- [SOURCE PASSAGE]
Here’s a brief post on bootstrapping with some example code:

What is bootstrapping?

According to Wikipedia:

Bootstrapping is any test or metric that uses random sampling with replacement (e.g. mimicking the sampling process), and falls under the broader class of resampling methods. Bootstrapping assigns measures of accuracy (bias, variance, confidence intervals, prediction error, etc.) to sample estimates.[1][2] This technique allows estimation of the sampling distribution of almost any statistic using random sampling methods.[3][4]

Bootstrapping estimates the properties of an estimand (such as its variance) by measuring those properties when sampling from an approximating distribution. One standard choice for an approximating distribution is the empirical distribution function of the observed data. In the case where a set of observations can be assumed to be from an independent and identically distributed population, this can be implemented by constructing a number of resamples with replacement, of the observed data set (and of equal size to the observed data set).

It may also be used for constructing hypothesis tests.[5] It is often used as an alternative to statistical inference based on the assumption of a parametric model when that assumption is in doubt, or where parametric inference is impossible or requires complicated formulas for the calculation of standard errors.

- [DESCRIPTION OF THE TASK] Reproduce the bootstrapping passage word for word, starting with "Bootstrapping estimates the" and going on through "observed data set).".

- [DATASET]
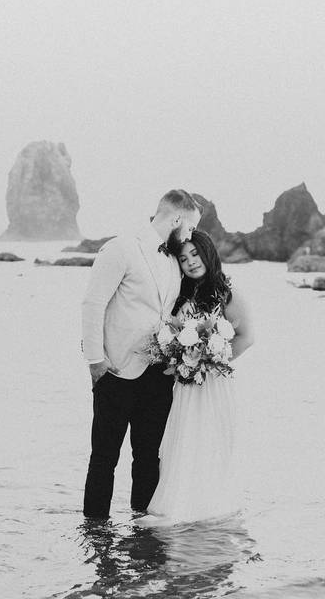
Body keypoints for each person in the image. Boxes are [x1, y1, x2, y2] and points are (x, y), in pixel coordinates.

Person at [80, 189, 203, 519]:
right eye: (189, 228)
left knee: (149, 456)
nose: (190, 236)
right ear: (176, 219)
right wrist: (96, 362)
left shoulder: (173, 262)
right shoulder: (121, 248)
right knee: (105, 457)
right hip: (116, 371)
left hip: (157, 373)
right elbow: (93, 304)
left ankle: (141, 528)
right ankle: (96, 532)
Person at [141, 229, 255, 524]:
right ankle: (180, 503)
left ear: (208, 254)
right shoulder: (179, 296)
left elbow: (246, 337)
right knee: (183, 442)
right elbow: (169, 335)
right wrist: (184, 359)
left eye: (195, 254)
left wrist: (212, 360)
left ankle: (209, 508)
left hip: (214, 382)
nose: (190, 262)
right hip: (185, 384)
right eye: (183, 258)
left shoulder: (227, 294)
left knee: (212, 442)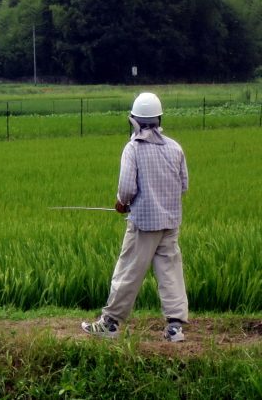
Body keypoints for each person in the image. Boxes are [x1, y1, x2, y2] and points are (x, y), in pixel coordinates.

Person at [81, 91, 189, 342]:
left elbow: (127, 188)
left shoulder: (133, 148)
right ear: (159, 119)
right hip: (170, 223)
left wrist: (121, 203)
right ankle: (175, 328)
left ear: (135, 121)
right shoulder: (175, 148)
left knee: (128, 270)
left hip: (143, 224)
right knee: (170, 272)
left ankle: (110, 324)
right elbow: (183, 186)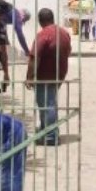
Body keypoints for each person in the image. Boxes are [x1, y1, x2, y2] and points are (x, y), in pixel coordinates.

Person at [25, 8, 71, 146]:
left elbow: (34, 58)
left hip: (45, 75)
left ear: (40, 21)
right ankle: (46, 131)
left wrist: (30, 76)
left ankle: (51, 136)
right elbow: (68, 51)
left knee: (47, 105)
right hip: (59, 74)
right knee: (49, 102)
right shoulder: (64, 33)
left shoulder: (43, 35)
--
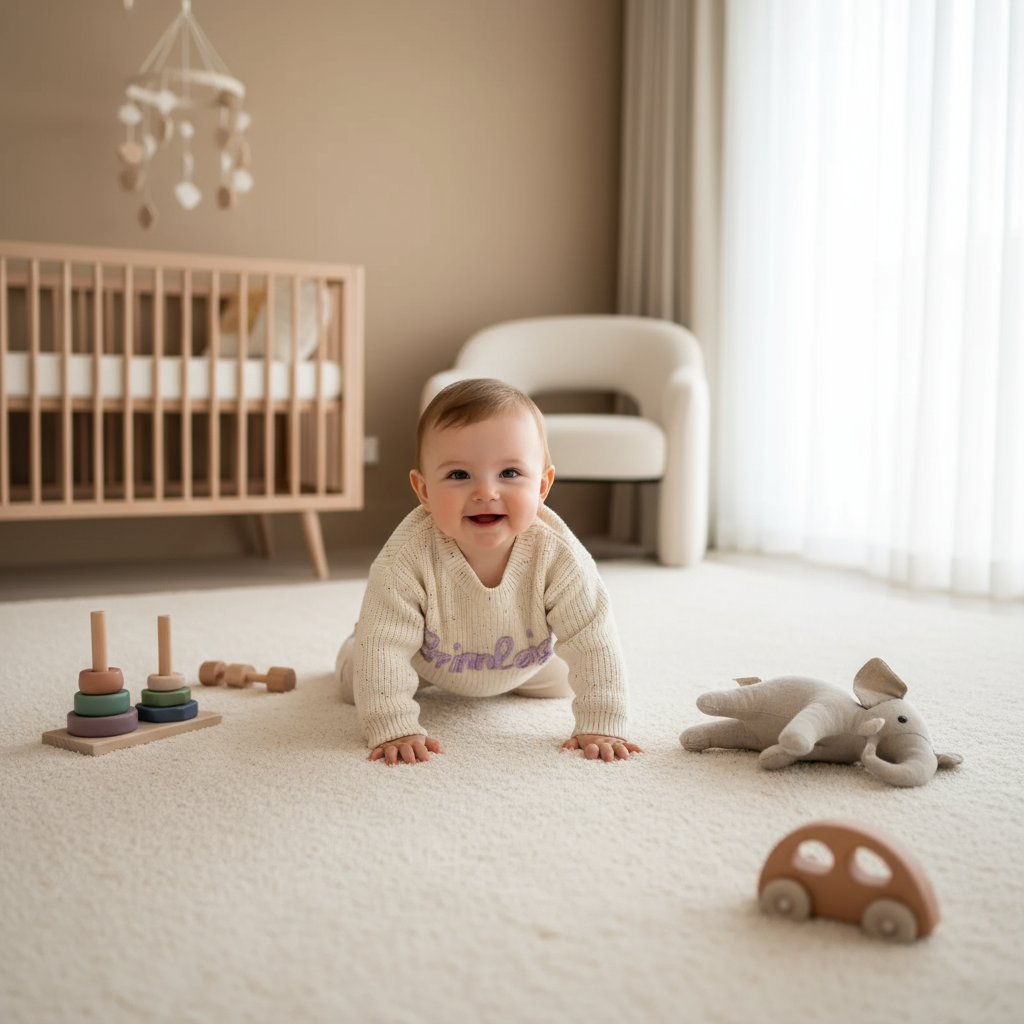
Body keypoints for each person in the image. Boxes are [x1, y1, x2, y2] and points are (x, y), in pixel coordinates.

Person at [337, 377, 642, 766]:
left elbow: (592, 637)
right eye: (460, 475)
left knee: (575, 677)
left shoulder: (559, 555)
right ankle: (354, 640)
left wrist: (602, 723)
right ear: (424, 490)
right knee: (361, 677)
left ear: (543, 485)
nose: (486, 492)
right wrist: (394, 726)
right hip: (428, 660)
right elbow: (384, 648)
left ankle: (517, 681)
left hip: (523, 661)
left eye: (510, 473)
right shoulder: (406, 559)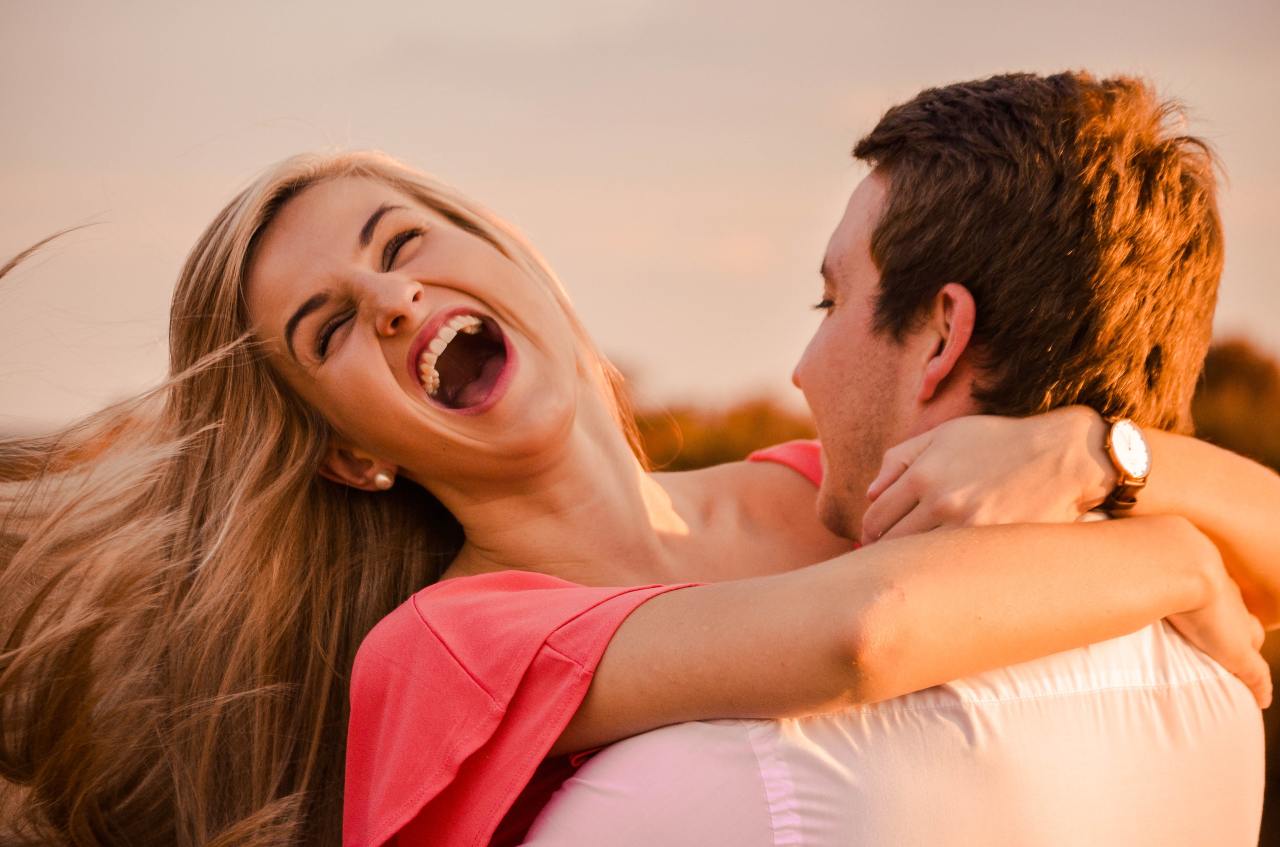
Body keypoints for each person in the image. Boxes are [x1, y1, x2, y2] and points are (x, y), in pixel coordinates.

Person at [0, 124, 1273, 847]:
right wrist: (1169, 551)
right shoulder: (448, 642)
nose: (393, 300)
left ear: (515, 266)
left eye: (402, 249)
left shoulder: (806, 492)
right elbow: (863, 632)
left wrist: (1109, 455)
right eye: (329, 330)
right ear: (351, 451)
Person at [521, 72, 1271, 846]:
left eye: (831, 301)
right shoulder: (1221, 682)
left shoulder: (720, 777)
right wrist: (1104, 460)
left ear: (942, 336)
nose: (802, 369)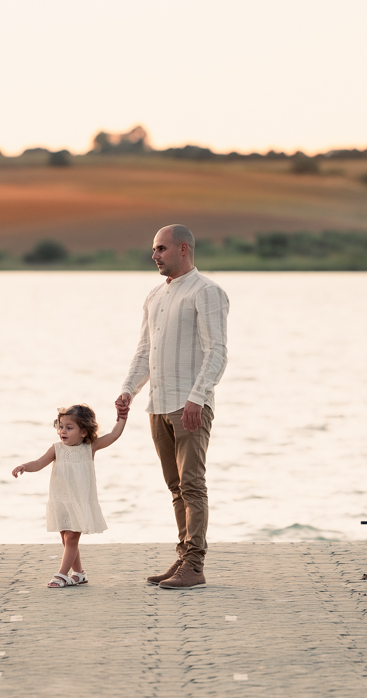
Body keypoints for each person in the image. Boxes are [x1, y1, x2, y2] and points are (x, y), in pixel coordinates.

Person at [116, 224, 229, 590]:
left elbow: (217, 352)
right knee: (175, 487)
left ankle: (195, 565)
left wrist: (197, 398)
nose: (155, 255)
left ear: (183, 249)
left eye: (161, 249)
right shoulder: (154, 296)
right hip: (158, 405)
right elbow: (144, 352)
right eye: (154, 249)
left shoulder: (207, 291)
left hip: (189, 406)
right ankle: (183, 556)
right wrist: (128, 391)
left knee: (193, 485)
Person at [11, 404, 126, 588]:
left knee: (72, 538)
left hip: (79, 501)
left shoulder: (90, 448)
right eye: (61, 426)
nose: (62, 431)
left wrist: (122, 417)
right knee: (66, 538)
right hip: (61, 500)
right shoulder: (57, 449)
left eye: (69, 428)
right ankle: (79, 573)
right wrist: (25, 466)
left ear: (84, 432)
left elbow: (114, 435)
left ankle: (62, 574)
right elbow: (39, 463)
==
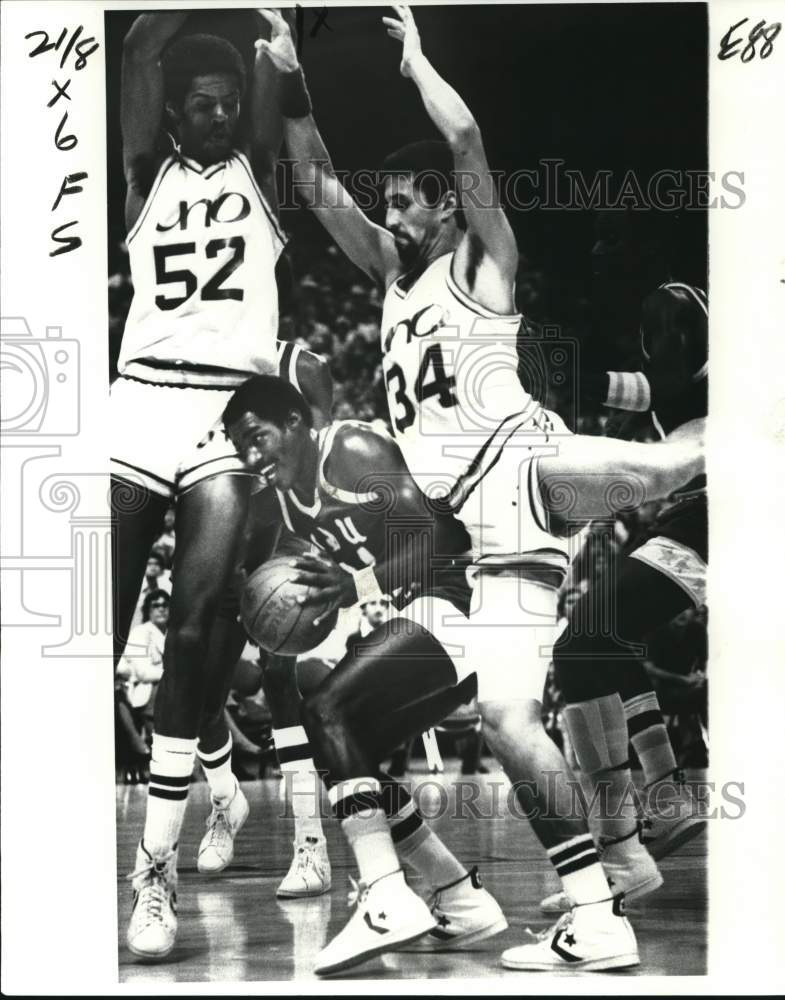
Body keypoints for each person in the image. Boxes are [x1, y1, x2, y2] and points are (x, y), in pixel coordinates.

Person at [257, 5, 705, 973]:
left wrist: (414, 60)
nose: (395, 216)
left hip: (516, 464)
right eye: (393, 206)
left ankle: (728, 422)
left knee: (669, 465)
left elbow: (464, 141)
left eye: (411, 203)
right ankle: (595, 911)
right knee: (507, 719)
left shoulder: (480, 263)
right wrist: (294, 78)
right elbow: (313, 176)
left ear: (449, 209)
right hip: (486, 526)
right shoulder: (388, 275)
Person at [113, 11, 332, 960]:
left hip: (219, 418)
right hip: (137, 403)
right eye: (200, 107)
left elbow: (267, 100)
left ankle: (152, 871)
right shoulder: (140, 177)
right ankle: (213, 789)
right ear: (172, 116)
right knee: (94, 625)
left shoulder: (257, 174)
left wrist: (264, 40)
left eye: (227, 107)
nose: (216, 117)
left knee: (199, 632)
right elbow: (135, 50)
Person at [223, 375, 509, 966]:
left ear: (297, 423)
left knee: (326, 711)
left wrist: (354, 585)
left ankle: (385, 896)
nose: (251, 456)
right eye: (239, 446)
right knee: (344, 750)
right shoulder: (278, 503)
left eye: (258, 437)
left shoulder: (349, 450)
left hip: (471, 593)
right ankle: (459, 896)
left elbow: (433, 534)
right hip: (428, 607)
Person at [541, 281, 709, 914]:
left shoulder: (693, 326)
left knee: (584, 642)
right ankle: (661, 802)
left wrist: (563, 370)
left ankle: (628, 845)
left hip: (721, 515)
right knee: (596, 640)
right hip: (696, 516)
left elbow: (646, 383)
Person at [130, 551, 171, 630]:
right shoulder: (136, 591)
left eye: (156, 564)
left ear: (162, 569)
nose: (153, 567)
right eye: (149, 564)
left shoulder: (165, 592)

- [OUTPUT OF THE TASK]
Bootstrapping estimates the properties of an estimand (such as its variance) by measuring those properties when sampling from an approximating distribution. One standard choice for an approximating distribution is the empirical distribution function of the observed data. In the case where a set of observations can be assumed to be from an independent and identically distributed population, this can be implemented by constructing a number of resamples with replacement, of the observed data set (and of equal size to the observed data set).